Dans une lettre ouverte adressée au Président de la République Patrice Talon, Moussa Ahameyed Moctar a exprimé son inquiétude sur “l’accueil de forces militaires françaises sur le sol béninois”. C’est pour qu’il ressent “une profonde inquiétude quant aux implications de ce choix, qui pourrait s’avérer lourd de conséquences pour” et “pour toute la région ouest-africaine”. Il a expliqué que “leur présence a été marquée par un échec retentissant, au point qu’ils ont été chassés pour défaut de résultats, laissant derrière eux une situation critique, bien pire que celle qu’ils étaient venus soi-disant régler”.. Il a révélé que c’est cette présence de militaires français au Bénin et dans la sous-région qui pousse le Général Abdourahamane Tiani, a ne pas ouvrir les frontières avec notre pays et “ses prises de position courageuses” . Lire l’intégralité de sa :lettre ouverte au Chef de l’ État béninois.
À Son Excellence Monsieur Patrice Talon,
Président de la République du Bénin,
Cotonou, République du Bénin
Excellence Monsieur le Président,
Je m’appelle Moussa Ahameyed Moctar, de nationalité nigérienne, mais le Bénin occupe une place particulière dans mon cœur. J’ai eu l’immense privilège de passer une grande partie de mon enfance à Parakou, où j’ai suivi tout le cycle du primaire à l’école Combè et commencé le collège au Lycée Mathieu Bouké, avant que des impératifs professionnels de mes parents ne me conduisent à quitter ce pays si chaleureux.
Le Bénin a été une terre d’accueil, un foyer pour moi et ma famille, et c’est avec cette mémoire vive que je vous adresse cette lettre, empreinte de fraternité et de sincérité. Avant tout, permettez-moi, au nom des valeurs de solidarité africaine que nous partageons, d’exprimer mes condoléances les plus profondes et les plus sincères au peuple béninois, suite à la lâche attaque terroriste qui a coûté la vie à 28 de nos vaillants compatriotes africains. Cette tragédie nous rappelle que notre sécurité commune est un combat de chaque instant.
Excellence Monsieur le Président,
C’est dans cet esprit d’amitié et de souci du bien-être du Bénin que je me permets d’attirer votre attention sur une décision stratégique récente : l’accueil de forces militaires françaises sur le sol béninois. En tant qu’Africain et ami du Bénin, je ressens une profonde inquiétude quant aux implications de ce choix, qui pourrait s’avérer lourd de conséquences pour votre nation et pour toute la région ouest-africaine.

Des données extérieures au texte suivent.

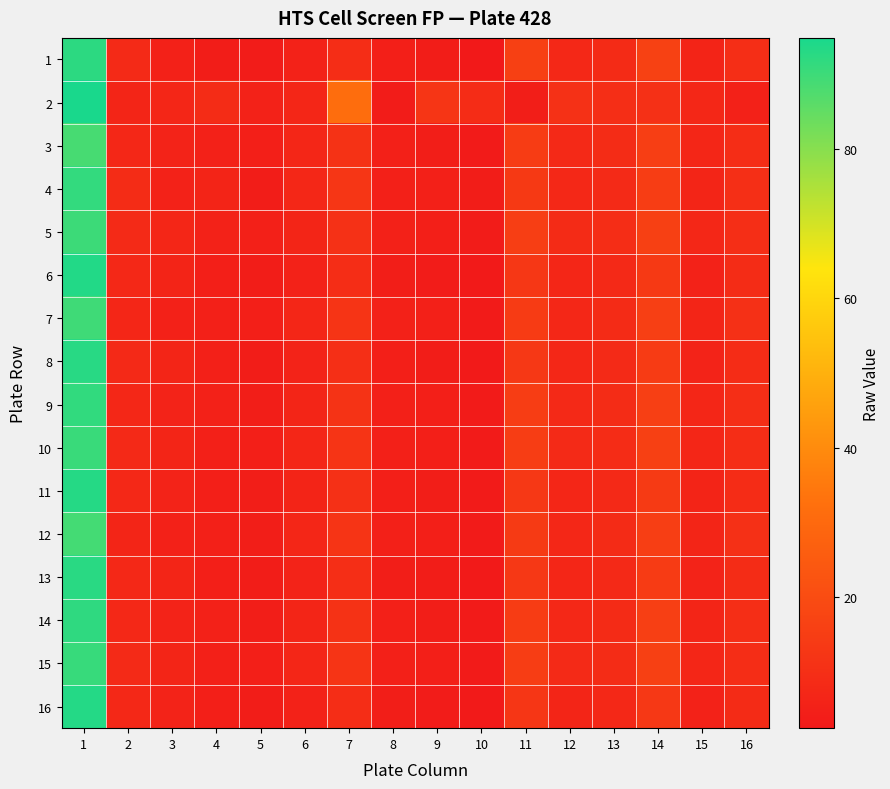

Reading left to right, what are all the values shown in this chart?

1: 1=92.1	2=8.3	3=5.3	4=4.0	5=3.5	6=5.7	7=9.6	8=4.7	9=3.9	10=2.5	11=16.2	12=7.6	13=8.8	14=16.3	15=6.4	16=10.1
2: 1=94.8	2=6.5	3=6.9	4=9.0	5=5.9	6=7.2	7=31.5	8=3.6	9=12.4	10=9.3	11=4.5	12=10.9	13=10.0	14=10.3	15=7.3	16=5.2
3: 1=88.5	2=7.2	3=6.1	4=5.3	5=4.8	6=6.9	7=11.2	8=5.1	9=4.3	10=3.1	11=14.5	12=8.2	13=9.1	14=15.2	15=7.0	16=9.5
4: 1=91.2	2=9.1	3=5.8	4=6.4	5=4.1	6=7.3	7=12.5	8=4.9	9=5.2	10=3.8	11=13.8	12=7.9	13=8.5	14=14.9	15=6.8	16=10.2
5: 1=90.1	2=8.5	3=7.0	4=5.9	5=5.2	6=6.5	7=10.8	8=5.5	9=4.7	10=3.5	11=15.2	12=8.7	13=9.4	14=16.0	15=7.2	16=9.8
6: 1=93.4	2=7.8	3=6.3	4=4.7	5=3.9	6=5.8	7=9.4	8=4.2	9=3.6	10=2.8	11=12.9	12=6.9	13=8.0	14=13.7	15=5.9	16=9.0
7: 1=89.7	2=6.9	3=5.5	4=5.1	5=4.5	6=7.1	7=11.9	8=5.3	9=4.9	10=3.3	11=14.1	12=7.5	13=8.8	14=15.5	15=6.6	16=10.5
8: 1=92.8	2=8.0	3=6.7	4=4.9	5=4.0	6=6.2	7=10.1	8=4.6	9=4.1	10=3.0	11=13.5	12=7.2	13=8.3	14=14.3	15=6.1	16=9.3
9: 1=91.5	2=7.5	3=6.0	4=5.5	5=4.3	6=6.8	7=11.5	8=5.0	9=4.5	10=3.2	11=14.8	12=8.0	13=9.0	14=15.8	15=6.9	16=10.0
10: 1=90.3	2=8.2	3=6.5	4=5.2	5=4.6	6=7.0	7=12.0	8=5.2	9=4.8	10=3.4	11=15.0	12=8.4	13=9.2	14=16.2	15=7.1	16=9.7
11: 1=93.0	2=7.7	3=6.2	4=4.8	5=4.2	6=6.4	7=10.5	8=4.8	9=4.2	10=3.1	11=13.2	12=7.1	13=8.1	14=14.0	15=6.3	16=9.2
12: 1=89.0	2=6.8	3=5.4	4=5.0	5=4.4	6=7.0	7=11.7	8=5.1	9=4.6	10=3.3	11=13.9	12=7.4	13=8.7	14=15.3	15=6.5	16=10.3
13: 1=92.5	2=7.9	3=6.6	4=4.8	5=3.8	6=6.0	7=9.8	8=4.4	9=3.9	10=2.9	11=13.3	12=7.0	13=8.2	14=14.2	15=6.0	16=9.1
14: 1=91.8	2=7.6	3=6.1	4=5.4	5=4.2	6=6.7	7=11.3	8=4.9	9=4.4	10=3.2	11=14.6	12=7.8	13=8.9	14=15.6	15=6.7	16=9.9
15: 1=90.8	2=8.3	3=6.8	4=5.1	5=4.5	6=6.9	7=11.8	8=5.1	9=4.7	10=3.3	11=14.9	12=8.3	13=9.1	14=16.1	15=7.0	16=9.6
16: 1=93.2	2=7.6	3=6.0	4=4.6	5=3.8	6=5.9	7=9.6	8=4.3	9=3.7	10=2.9	11=12.7	12=6.8	13=7.9	14=13.5	15=5.8	16=8.9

Permettez-moi, Monsieur le Président, de rappeler ici une réalité qui ne peut être ignorée : au Sahel, et particulièrement au Mali, les Français ont prétendu mener une guerre contre le terrorisme pendant plus de 10 ans. Mais, hélas, leur présence a été marquée par un échec retentissant, au point qu’ils ont été chassés pour défaut de résultats, laissant derrière eux une situation critique, bien pire que celle qu’ils étaient venus soi-disant régler. Cette leçon doit nous interpeller tous.
C’est dans ce contexte que j’espère, Monsieur le Président, que vous comprenez désormais les inquiétudes exprimées par le Chef de l’État du Niger, le Général Abdourahamane Tiani, sur son refus d’ouvrir les frontières avec votre pays et ses prises de position courageuses concernant la présence militaire française dans notre région. Son souci premier reste la préservation de la souveraineté et de la sécurité de nos nations. Partout où cette armée passe, elle ne règle pas les problèmes ; elle les aggrave, alimentant frustrations, divisions et tensions internes.
L’histoire nous enseigne que la présence militaire française en Afrique, loin d’apporter la paix, a souvent été marquée par des ingérences politiques, économiques et une gestion opaque des ressources stratégiques. Dans le Sahel, les populations ont clairement rejeté cette présence, perçue comme un frein à leur souveraineté et un facteur aggravant des crises sécuritaires.
De plus, sur le plan régional, ce choix envoie un message de désolidarisation vis-à-vis des efforts collectifs des peuples africains pour s’affranchir de toute forme d’impérialisme. Les récents départs des forces françaises de plusieurs pays africains traduisent une volonté claire : celle de bâtir des politiques sécuritaires souveraines et solidaires. En accueillant ces forces, le Bénin pourrait s’isoler de ses voisins et apparaître en décalage avec l’aspiration croissante des Africains à une véritable indépendance.
Enfin, sur le plan interne, ce choix pourrait exacerber les tensions sociales. Les populations, déjà confrontées à des défis économiques et sociaux importants, pourraient percevoir cette décision comme une priorisation des intérêts étrangers au détriment de leurs préoccupations légitimes.